---------- SOURCE EXTRACT ----------

A Mother's Prayer
The boy is dying. Anyone could see it. His skin yellow, his eyes sunken, his hands cold as ice.
The air in the room is stale, save the overwhelming scent of rubbing alcohol which occasionally wafts through the air. The lime green paint on the walls had faded, covered over by layers of dirt and grime. Cockroaches run free in the room, like antelope in the Serengeti, seemingly unaffected by the frequent foot traffic of doctors and nurses. The listless body of a young boy lies on a stiff hospital bed as a tangled web of intravenous lines knots its way up to a glass container of medicine. It is his only hope. Fever had set in, and the violent quakes which often accompany it had jarred the shell of the once vibrant child.
It all began a couple of weeks prior when symptoms of lethargy and nausea manifested. But now the situation had turned dire. The boy’s fever spiked to 107 degrees, leaving doctors to conclude it was simply a matter of time before death called for him. Internally, parasites had infiltrated the boy’s blood stream, having entered through a single bite of a malaria-ridden mosquito. For days he was in and out of consciousness. Now, however, he had slipped into a full coma and remained virtually unresponsive.

---------- DATASET EXTRACT ----------

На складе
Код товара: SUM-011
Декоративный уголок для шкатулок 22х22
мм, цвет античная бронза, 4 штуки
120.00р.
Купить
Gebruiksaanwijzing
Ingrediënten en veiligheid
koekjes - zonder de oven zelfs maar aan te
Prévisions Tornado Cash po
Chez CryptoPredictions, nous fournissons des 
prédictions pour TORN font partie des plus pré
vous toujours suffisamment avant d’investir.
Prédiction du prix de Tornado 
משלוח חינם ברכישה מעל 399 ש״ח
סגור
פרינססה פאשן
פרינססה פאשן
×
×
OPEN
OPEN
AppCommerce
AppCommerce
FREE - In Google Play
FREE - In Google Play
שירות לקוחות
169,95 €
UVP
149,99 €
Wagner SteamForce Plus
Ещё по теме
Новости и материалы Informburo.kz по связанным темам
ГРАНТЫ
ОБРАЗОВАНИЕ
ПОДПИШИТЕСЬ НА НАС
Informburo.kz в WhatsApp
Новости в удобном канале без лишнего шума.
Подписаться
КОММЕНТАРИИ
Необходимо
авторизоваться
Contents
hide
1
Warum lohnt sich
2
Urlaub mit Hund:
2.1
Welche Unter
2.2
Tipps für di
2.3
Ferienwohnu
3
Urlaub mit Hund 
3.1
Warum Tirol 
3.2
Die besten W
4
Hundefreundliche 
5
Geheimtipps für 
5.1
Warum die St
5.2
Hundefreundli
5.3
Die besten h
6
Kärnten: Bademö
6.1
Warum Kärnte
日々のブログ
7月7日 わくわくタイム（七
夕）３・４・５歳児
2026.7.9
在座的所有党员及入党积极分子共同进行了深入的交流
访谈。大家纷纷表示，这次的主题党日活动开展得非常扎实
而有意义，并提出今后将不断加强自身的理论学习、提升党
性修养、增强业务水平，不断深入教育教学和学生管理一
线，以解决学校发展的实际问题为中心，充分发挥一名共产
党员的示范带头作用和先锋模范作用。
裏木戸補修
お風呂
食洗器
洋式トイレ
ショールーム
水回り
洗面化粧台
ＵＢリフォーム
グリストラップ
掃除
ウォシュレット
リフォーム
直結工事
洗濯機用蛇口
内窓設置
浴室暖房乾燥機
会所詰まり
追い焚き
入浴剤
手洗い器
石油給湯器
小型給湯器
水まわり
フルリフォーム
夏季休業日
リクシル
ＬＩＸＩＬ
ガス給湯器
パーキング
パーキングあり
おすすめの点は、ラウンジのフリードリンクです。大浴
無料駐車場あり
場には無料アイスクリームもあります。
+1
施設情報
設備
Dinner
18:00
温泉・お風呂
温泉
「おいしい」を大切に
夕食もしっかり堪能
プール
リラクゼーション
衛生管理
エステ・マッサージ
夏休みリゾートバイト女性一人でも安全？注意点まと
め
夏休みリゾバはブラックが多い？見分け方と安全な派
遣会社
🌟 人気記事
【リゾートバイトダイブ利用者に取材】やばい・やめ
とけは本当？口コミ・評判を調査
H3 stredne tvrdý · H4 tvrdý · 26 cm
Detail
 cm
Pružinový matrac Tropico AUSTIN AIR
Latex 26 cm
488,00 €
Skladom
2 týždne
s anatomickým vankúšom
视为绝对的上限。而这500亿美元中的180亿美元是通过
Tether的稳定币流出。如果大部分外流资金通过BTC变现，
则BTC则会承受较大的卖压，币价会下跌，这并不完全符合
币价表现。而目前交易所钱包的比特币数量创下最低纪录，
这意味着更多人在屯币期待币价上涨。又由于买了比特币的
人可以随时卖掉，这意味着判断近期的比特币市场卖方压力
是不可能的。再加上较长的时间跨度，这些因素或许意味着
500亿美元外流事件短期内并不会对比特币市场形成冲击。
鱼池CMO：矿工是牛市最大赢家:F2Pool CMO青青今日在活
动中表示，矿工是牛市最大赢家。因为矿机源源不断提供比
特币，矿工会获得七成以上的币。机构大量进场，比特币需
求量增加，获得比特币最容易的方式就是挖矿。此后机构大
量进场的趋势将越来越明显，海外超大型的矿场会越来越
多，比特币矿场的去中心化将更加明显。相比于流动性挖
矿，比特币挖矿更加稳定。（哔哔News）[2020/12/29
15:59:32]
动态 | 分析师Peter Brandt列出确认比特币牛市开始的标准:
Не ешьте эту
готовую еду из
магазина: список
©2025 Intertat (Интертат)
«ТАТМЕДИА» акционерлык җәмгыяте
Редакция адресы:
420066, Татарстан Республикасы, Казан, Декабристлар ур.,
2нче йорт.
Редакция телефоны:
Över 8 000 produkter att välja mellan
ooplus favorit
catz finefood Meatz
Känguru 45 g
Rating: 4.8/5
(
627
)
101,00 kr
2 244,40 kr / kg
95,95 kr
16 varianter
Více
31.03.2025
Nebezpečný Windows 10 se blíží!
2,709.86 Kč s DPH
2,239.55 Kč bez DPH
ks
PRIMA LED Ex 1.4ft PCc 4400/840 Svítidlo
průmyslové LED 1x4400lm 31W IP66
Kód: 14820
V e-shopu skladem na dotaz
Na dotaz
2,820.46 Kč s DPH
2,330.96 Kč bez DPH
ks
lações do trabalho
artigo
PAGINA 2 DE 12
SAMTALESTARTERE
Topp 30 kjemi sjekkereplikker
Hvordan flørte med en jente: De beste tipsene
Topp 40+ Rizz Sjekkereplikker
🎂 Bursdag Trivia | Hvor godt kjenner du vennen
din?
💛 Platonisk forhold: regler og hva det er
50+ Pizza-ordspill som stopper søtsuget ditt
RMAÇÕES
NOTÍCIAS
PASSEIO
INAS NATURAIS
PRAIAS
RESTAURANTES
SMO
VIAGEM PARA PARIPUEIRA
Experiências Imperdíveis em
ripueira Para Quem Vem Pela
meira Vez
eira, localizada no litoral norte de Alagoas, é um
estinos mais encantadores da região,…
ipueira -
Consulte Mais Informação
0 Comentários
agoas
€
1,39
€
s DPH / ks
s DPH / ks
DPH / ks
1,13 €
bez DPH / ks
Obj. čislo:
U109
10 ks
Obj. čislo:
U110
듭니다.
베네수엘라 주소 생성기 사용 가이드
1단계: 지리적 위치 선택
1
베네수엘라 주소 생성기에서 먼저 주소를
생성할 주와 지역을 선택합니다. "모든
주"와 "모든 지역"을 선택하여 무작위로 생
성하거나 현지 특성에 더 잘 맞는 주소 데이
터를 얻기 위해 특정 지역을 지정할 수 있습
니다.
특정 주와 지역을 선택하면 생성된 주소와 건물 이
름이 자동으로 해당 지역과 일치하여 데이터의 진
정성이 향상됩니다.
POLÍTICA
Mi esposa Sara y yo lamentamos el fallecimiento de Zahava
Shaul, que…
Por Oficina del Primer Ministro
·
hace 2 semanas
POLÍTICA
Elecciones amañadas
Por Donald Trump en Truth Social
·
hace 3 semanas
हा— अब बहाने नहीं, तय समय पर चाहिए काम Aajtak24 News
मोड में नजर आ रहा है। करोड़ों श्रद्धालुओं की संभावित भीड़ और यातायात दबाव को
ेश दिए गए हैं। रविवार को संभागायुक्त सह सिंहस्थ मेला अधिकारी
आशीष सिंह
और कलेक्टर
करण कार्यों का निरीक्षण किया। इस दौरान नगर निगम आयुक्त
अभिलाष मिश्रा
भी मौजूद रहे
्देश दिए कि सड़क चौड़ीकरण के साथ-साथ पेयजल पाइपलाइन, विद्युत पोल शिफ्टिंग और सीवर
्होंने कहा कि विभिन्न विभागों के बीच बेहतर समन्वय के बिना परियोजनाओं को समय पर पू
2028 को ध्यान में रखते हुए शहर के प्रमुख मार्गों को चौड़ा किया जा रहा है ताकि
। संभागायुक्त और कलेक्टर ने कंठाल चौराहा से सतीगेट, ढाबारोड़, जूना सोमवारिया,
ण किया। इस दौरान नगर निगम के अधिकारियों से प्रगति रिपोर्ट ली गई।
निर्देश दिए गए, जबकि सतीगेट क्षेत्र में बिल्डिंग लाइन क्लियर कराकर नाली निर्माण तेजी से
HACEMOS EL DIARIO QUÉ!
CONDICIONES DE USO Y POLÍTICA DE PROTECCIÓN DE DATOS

----------

- **WORK ORDER 1**:
Answer these questions about the text on the boy with malaria:
(a) What color is the paint on the hospital room walls?
(b) What two symptoms appeared a couple of weeks earlier?
(c) To what temperature did the boy's fever spike?
- **WORK ORDER 2**:
Write the next part of the story of the boy with malaria, picking up after its final sentence.
The data comes from a different source than the text.

- **EXPECTED ANSWER 1**:
(a) Lime green
(b) Lethargy and nausea
(c) 107 degrees

- **EXPECTED ANSWER 2**:
The wearied mother leans across the bed of her youngest son. It had been utter anguish for her and the boy’s father who had entered the West African country of Ivory Coast just months before, hoping to aid those stricken by a severe drought. She whispers a prayer, not the kind of prayer people are used to hearing with embellished verbiage and frivolous phrases.
This was a sort of guttural cry, a weeping from the deepest part of her soul. It was messy and rather human, tears and mucus and words all mingled together. But it was honest.
“Oh, God, take me instead. I’ll give my life for his. Take me instead. Take me instead.”
It is a bit difficult to conceive of - this kind of love which would voluntarily place itself in harm’s way in order to save another - but not too difficult for a mother to envision. The one who chose to give life to her child has a vested interest in ensuring his life will be preserved even if it means putting her own life at risk.
Such a love is illustrated in the life of Jochebed, the mother of Moses who, in defiance of the Egyptian Pharaoh’s orders, saved the boy from certain death first by hiding him and then by strategically locating him where he would be rescued by none other than the king’s daughter herself (Exodus 1-2).
But in a world rife with self-preservation, self-promotion, and self-interest, from where does such a love emanate?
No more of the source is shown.